__Exercise requirements__. Say how many of the lines below include the word "bitv", and write nothing else.

__Entries provided__.
((

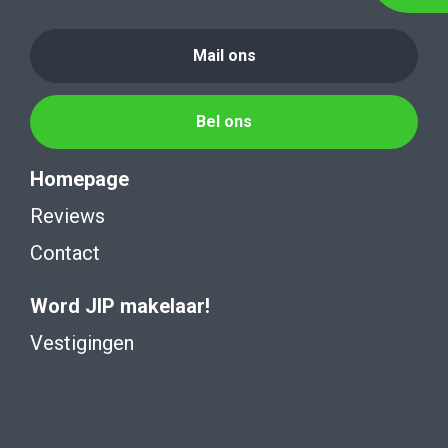
Mail ons
Bel ons
Homepage
Reviews
Contact
Word JIP makelaar!
Vestigingen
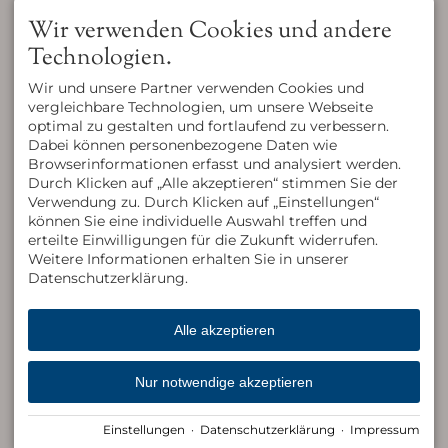
Paßstraße 17
87541 Bad Hindelang / Oberjoch
Wir verwenden Cookies und andere
DEUTSCHLAND
Technologien.
Tel.
+49 8324 9730
Fax +49 8324 7515
reservierung@loewen-oberjoch.de
Wir und unsere Partner verwenden Cookies und
vergleichbare Technologien, um unsere Webseite
Sollten wir Ihre Rückmeldung nicht zu Ihrer Zufriedenheit
beantworten oder bleibt Ihre Anfrage innerhalb von sechs
optimal zu gestalten und fortlaufend zu verbessern.
Wochen ganz oder teilweise unbeantwortet, so haben Sie die
Dabei können personenbezogene Daten wie
Möglichkeit, bei der Durchsetzungsstelle online einen Antrag
Browserinformationen erfasst und analysiert werden.
auf Prüfung der Einhaltung der Anforderungen an die
Durch Klicken auf „Alle akzeptieren“ stimmen Sie der
Barrierefreiheit zu stellen:
Link zum Antrag auf Prüfung der Anforderungen an die
Verwendung zu. Durch Klicken auf „Einstellungen“
Barrierefreiheit gem. § 3 BayEGovV
können Sie eine individuelle Auswahl treffen und
erteilte Einwilligungen für die Zukunft widerrufen.
Oder Sie wenden sich an folgende Kontaktadresse:
Landesamt für Digitalisierung, Breitband und Vermessung
Weitere Informationen erhalten Sie in unserer
IT-Dienstleistungszentrum des Freistaats Bayern
Datenschutzerklärung.
Durchsetzungs- und Überwachungsstelle für barrierefreie
Informationstechnik
St.-Martin-Straße 47
Alle akzeptieren
81541 München
DEUTSCHLAND
bitv@bayern.de
www.ldbv.bayern.de/digitalisierung/bitv
Nur notwendige akzeptieren
Einstellungen
·
Datenschutzerklärung
·
Impressum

))

__Answer to the problem__. 2